Diary of a Traveling Monk

Volume 2, Part 2, Chapter 13

 

A U G U S T  12

 

They Thought We Were Russian Soldiers Dressed in Civilian Clothes

By Indradyumna Swami

7:10 a.m. Our water supply is limited again. We each have just enough to wash our faces and brush our teeth.

 

10:00 a.m. Managed to chant eight rounds before arati. Today I gave the Srimad-Bhagavatam class.

 

12:40 p.m. Listened to a tape of bhajans by Srila Gurudeva and one of my favorite lectures given by him in Moscow in 1990. It is from the Second Canto of Srimad-Bhagavatam. It is very relevant to our situation here now. The verse reads:

 

anta-kale tu puruña

 

agate gata-sadhvasah

 

chindyd asaìga-sastrena

 

sprham dehe ‘nu ye ca tam

 

“At the last stage of one’s life, one should be bold enough not to be afraid of death. But one must cut off all attachment to the material body and everything pertaining to it and all desires thereof.” (Srimad-Bhagavatam 2.1.15)

 

Garik came from the school. We were glad to see him alive.

 

2:40 p.m. Held a meeting about our situation. All ten devotees were present. Some say that we should stay here; others say we should try to leave. I argued that by staying here we are taking the greatest risk. I said, “Where is the guarantee that one of the missiles or shells that fly all day long over our roof will not hit our little brick house?”

 

At last everybody agreed that we have to leave.

 

We decided to send a few men to scout the countryside around us to find a road out of here. I was appointed to try to go back to the school to secure some parts for the van, which we might need to go a long distance.
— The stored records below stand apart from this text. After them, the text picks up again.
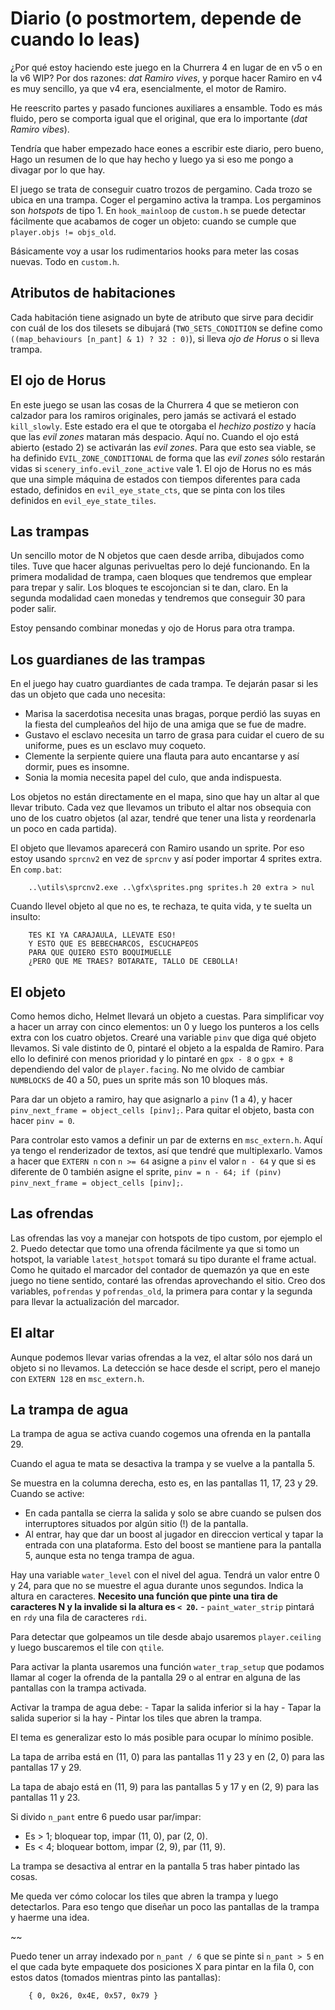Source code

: # Diario (o postmortem, depende de cuando lo leas)

¿Por qué estoy haciendo este juego en la Churrera 4 en lugar de en v5 o en la v6 WIP? Por dos razones: *dat Ramiro vives*, y porque hacer Ramiro en v4 es muy sencillo, ya que v4 era, esencialmente, el motor de Ramiro.

He reescrito partes y pasado funciones auxiliares a ensamble. Todo es más fluido, pero se comporta igual que el original, que era lo importante (*dat Ramiro vibes*).

Tendría que haber empezado hace eones a escribir este diario, pero bueno, Hago un resumen de lo que hay hecho y luego ya si eso me pongo a divagar por lo que hay.

El juego se trata de conseguir cuatro trozos de pergamino. Cada trozo se ubica en una trampa. Coger el pergamino activa la trampa. Los pergaminos son *hotspots* de tipo 1. En `hook_mainloop` de `custom.h` se puede detectar fácilmente que acabamos de coger un objeto: cuando se cumple que `player.objs != objs_old`.

Básicamente voy a usar los rudimentarios hooks para meter las cosas nuevas. Todo en `custom.h`.

## Atributos de habitaciones

Cada habitación tiene asignado un byte de atributo que sirve para decidir con cuál de los dos tilesets se dibujará (`TWO_SETS_CONDITION` se define como `((map_behaviours [n_pant] & 1) ? 32 : 0)`), si lleva *ojo de Horus* o si lleva trampa.

## El ojo de Horus

En este juego se usan las cosas de la Churrera 4 que se metieron con calzador para los ramiros originales, pero jamás se activará el estado `kill_slowly`. Este estado era el que te otorgaba el *hechizo postizo* y hacía que las *evil zones* mataran más despacio. Aquí no. Cuando el ojo está abierto (estado 2) se activarán las *evil zones*. Para que esto sea viable, se ha definido `EVIL_ZONE_CONDITIONAL` de forma que las *evil zones* sólo restarán vidas si `scenery_info.evil_zone_active` vale 1. El ojo de Horus no es más que una simple máquina de estados con tiempos diferentes para cada estado, definidos en `evil_eye_state_cts`, que se pinta con los tiles definidos en `evil_eye_state_tiles`. 

## Las trampas

Un sencillo motor de N objetos que caen desde arriba, dibujados como tiles. Tuve que hacer algunas perivueltas pero lo dejé funcionando. En la primera modalidad de trampa, caen bloques que tendremos que emplear para trepar y salir. Los bloques te escojoncian si te dan, claro. En la segunda modalidad caen monedas y tendremos que conseguir 30 para poder salir.

Estoy pensando combinar monedas y ojo de Horus para otra trampa.

## Los guardianes de las trampas

En el juego hay cuatro guardiantes de cada trampa. Te dejarán pasar si les das un objeto que cada uno necesita:

* Marisa la sacerdotisa necesita unas bragas, porque perdió las suyas en la fiesta del cumpleaños del hijo de una amiga que se fue de madre.
* Gustavo el esclavo necesita un tarro de grasa para cuidar el cuero de su uniforme, pues es un esclavo muy coqueto.
* Clemente la serpiente quiere una flauta para auto encantarse y así dormir, pues es insomne.
* Sonia la momia necesita papel del culo, que anda indispuesta.

Los objetos no están directamente en el mapa, sino que hay un altar al que llevar tributo. Cada vez que llevamos un tributo el altar nos obsequia con uno de los cuatro objetos (al azar, tendré que tener una lista y reordenarla un poco en cada partida).

El objeto que llevamos aparecerá con Ramiro usando un sprite. Por eso estoy usando `sprcnv2` en vez de `sprcnv` y así poder importar 4 sprites extra. En `comp.bat`:

```
	..\utils\sprcnv2.exe ..\gfx\sprites.png sprites.h 20 extra > nul
```

Cuando llevel objeto al que no es, te rechaza, te quita vida, y te suelta un insulto:

```
	TES KI YA CARAJAULA, LLEVATE ESO!
	Y ESTO QUE ES BEBECHARCOS, ESCUCHAPEOS
	PARA QUE QUIERO ESTO BOQUIMUELLE
	¿PERO QUE ME TRAES? BOTARATE, TALLO DE CEBOLLA!
```

## El objeto

Como hemos dicho, Helmet llevará un objeto a cuestas. Para simplificar voy a hacer un array con cinco elementos: un 0 y luego los punteros a los cells extra con los cuatro objetos. Crearé una variable `pinv` que diga qué objeto llevamos. Si vale distinto de 0, pintaré el objeto a la espalda de Ramiro. Para ello lo definiré con menos prioridad y lo pintaré en `gpx - 8` o `gpx + 8` dependiendo del valor de `player.facing`. No me olvido de cambiar `NUMBLOCKS` de 40 a 50, pues un sprite más son 10 bloques más. 

Para dar un objeto a ramiro, hay que asignarlo a `pinv` (1 a 4), y hacer `pinv_next_frame = object_cells [pinv];`. Para quitar el objeto, basta con hacer `pinv = 0`.

Para controlar esto vamos a definir un par de externs en `msc_extern.h`. Aquí ya tengo el renderizador de textos, así que tendré que multiplexarlo. Vamos a hacer que `EXTERN n` con `n >= 64` asigne a `pinv` el valor `n - 64` y que si es diferente de 0 también asigne el sprite, `pinv = n - 64; if (pinv) pinv_next_frame = object_cells [pinv];`.

## Las ofrendas

Las ofrendas las voy a manejar con hotspots de tipo custom, por ejemplo el 2. Puedo detectar que tomo una ofrenda fácilmente ya que si tomo un hotspot, la variable `latest_hotspot` tomará su tipo durante el frame actual. Como he quitado el marcador del contador de quemazón ya que en este juego no tiene sentido, contaré las ofrendas aprovechando el sitio. Creo dos variables, `pofrendas` y `pofrendas_old`, la primera para contar y la segunda para llevar la actualización del marcador.

## El altar

Aunque podemos llevar varias ofrendas a la vez, el altar sólo nos dará un objeto si no llevamos. La detección se hace desde el script, pero el manejo con `EXTERN 128` en `msc_extern.h`. 

## La trampa de agua

La trampa de agua se activa cuando cogemos una ofrenda en la pantalla 29.

Cuando el agua te mata se desactiva la trampa y se vuelve a la pantalla 5.

Se muestra en la columna derecha, esto es, en las pantallas 11, 17, 23 y 29. Cuando se active:

- En cada pantalla se cierra la salida y solo se abre cuando se pulsen dos interruptores situados por algún sitio (!) de la pantalla.
- Al entrar, hay que dar un boost al jugador en direccion vertical y tapar la entrada con una plataforma. Esto del boost se mantiene para la pantalla 5, aunque esta no tenga trampa de agua.

Hay una variable `water_level` con el nivel del agua. Tendrá un valor entre 0 y 24, para que no se muestre el agua durante unos segundos. Indica la altura en caracteres. **Necesito una función que pinte una tira de caracteres N y la invalide si la altura es `< 20`.** - `paint_water_strip` pintará en `rdy` una fila de caracteres `rdi`.

Para detectar que golpeamos un tile desde abajo usaremos `player.ceiling` y luego buscaremos el tile con `qtile`.

Para activar la planta usaremos una función `water_trap_setup` que podamos llamar al coger la ofrenda de la pantalla 29 o al entrar en alguna de las pantallas con la trampa activada.

Activar la trampa de agua debe:
	- Tapar la salida inferior si la hay
	- Tapar la salida superior si la hay
	- Pintar los tiles que abren la trampa.

El tema es generalizar esto lo más posible para ocupar lo mínimo posible.

La tapa de arriba está en (11, 0) para las pantallas 11 y 23 y en (2, 0) para las pantallas 17 y 29.

La tapa de abajo está en (11, 9) para las pantallas 5 y 17 y en (2, 9) para las pantallas 11 y 23.

Si divido `n_pant` entre 6 puedo usar par/impar:

- Es > 1; bloquear top, impar (11, 0), par (2, 0).
- Es < 4; bloquear bottom, impar (2, 9), par (11, 9).

La trampa se desactiva al entrar en la pantalla 5 tras haber pintado las cosas.

Me queda ver cómo colocar los tiles que abren la trampa y luego detectarlos. Para eso tengo que diseñar un poco las pantallas de la trampa y haerme una idea.

~~ 

Puedo tener un array indexado por `n_pant / 6` que se pinte si `n_pant > 5` en el que cada byte empaquete dos posiciones X para pintar en la fila 0, con estos datos (tomados mientras pinto las pantallas):

```
	{ 0, 0x26, 0x4E, 0x57, 0x79 }
```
Just as we finished our meeting, Chechen fighters attacked a nearby building.

 

6:45 p.m. I left for the school with Garik, but as soon as we were a little distance from the house we were arrested by Chechen rebels. They thought we were Russian soldiers dressed in civilian clothes. They pushed us down a road to see their commander and on the way forced us to carry a big bag of frozen fish. Their headquarters were not far away, and their commander turned out to be an intelligent elderly man. He looked through our documents, talked to us a little, and set us free.

 

When we reached the school, we found it in a very bad condition. I took the parts we needed for the van and also found a map of the roads in and around Grozny. We left quickly because we heard shooting start nearby. On the way back, I saw the headless body of a Chechen rebel. I tried to keep my mind fixed on Krsna.

 

9:00 p.m. We had kirtana together. We decided not to listen to the news any more to save the batteries in our radio and not to become unnecessarily disturbed. The news is always bad, and half of it is lies.